One in Eight Adolescents and Young Adults Use AI Chatbots for Mental Health Advice
For Release
Friday
November 7, 2025
About 1 in 8 U.S. adolescents and young adults use AI chatbots for mental health advice, with the behavior most common among those aged 18 to 21, according to a new study.
Among those who used chatbots for mental health advice, 66 percent engage at least monthly, and over 93 percent reported that they found the advice helpful.
The study draws on the first nationally representative survey of U.S. adolescents and young adults aged 12 to 21, examining the prevalence, frequency, and perceived helpfulness of advice from generative AI tools when feeling sad, angry, or nervous.
The study is published in the journal JAMA Network Open.
Researchers say that the high use rates likely reflect the low cost, immediacy, and perceived privacy of AI-based advice, particularly among youth who are unlikely to receive traditional counseling.

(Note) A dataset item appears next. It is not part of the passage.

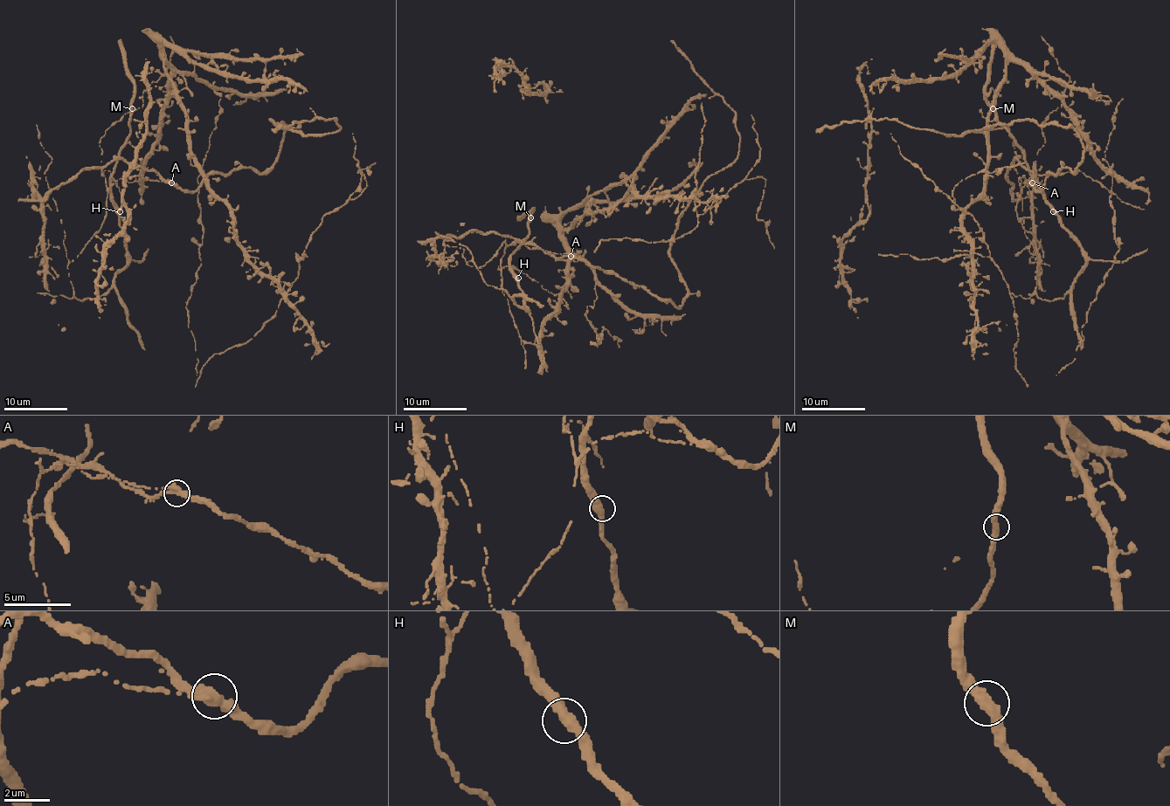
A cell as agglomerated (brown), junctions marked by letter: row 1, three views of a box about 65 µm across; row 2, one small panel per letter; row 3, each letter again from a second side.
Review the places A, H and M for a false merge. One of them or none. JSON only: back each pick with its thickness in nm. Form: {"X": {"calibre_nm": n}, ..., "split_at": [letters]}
{"A": {"calibre_nm": 480}, "split_at": ["A"]}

However, they say engagement with generative AI raises concerns, especially for users with intensive mental health needs.
“There are few standardized benchmarks for evaluating mental health advice offered by AI chatbots, and there is limited transparency about the datasets that are used to train these large language models,” said Jonathan Cantor, the study's corresponding author and a senior policy researcher at RAND, a nonprofit research organization.
Since the launch of large language model (LLM) chatbots such as ChatGPT, the use of this form of generative AI has grown rapidly—especially among adolescents and young adults. Concurrently, the United States is experiencing a youth mental health crisis, with 18 percent of adolescents aged 12 to 17 having had a major depressive episode over the past year and 40 percent of these youth receiving no mental health care.
Between February and March 2025, RAND researchers surveyed 1,058 youth aged 12 to 21 from the RAND American Life Panel and Ipsos's KnowledgePanel. Both survey panels use random sampling from population frames of U.S. households.
Participants were asked about their use of generative AI and whether they had used such tools for mental health advice.
Researchers say that the high utilization rates likely reflect the low cost, immediacy, and perceived privacy of AI-based advice, particularly for youth who might not receive traditional counseling.
The study found that Black respondents reported lower perceived helpfulness of AI chatbots, signaling potential cultural competency gaps.
The survey did not include measures of diagnosed mental illness. Researchers say that future research should examine the utilization rates among children with mental health conditions and the impact on mental health–related outcomes.
Support for the study was provided by the National Institute of Mental Health.
Other authors of the study include Ryan K. McBain, Robert Bozick, Melissa Diliberti, Li Ang Zhang, Aaron Kofner, Joshua Breslau, Bradley D. Stein, and Lori Uscher Pines from RAND; Fang Zhang, Alyssa Burnett, Benjamin Rader, and Hao Yu, from the Harvard Medical School; and Ateev Mehrotra from the Brown University School of Public Health.
RAND Health promotes healthier societies by improving health care systems in the United States and other countries.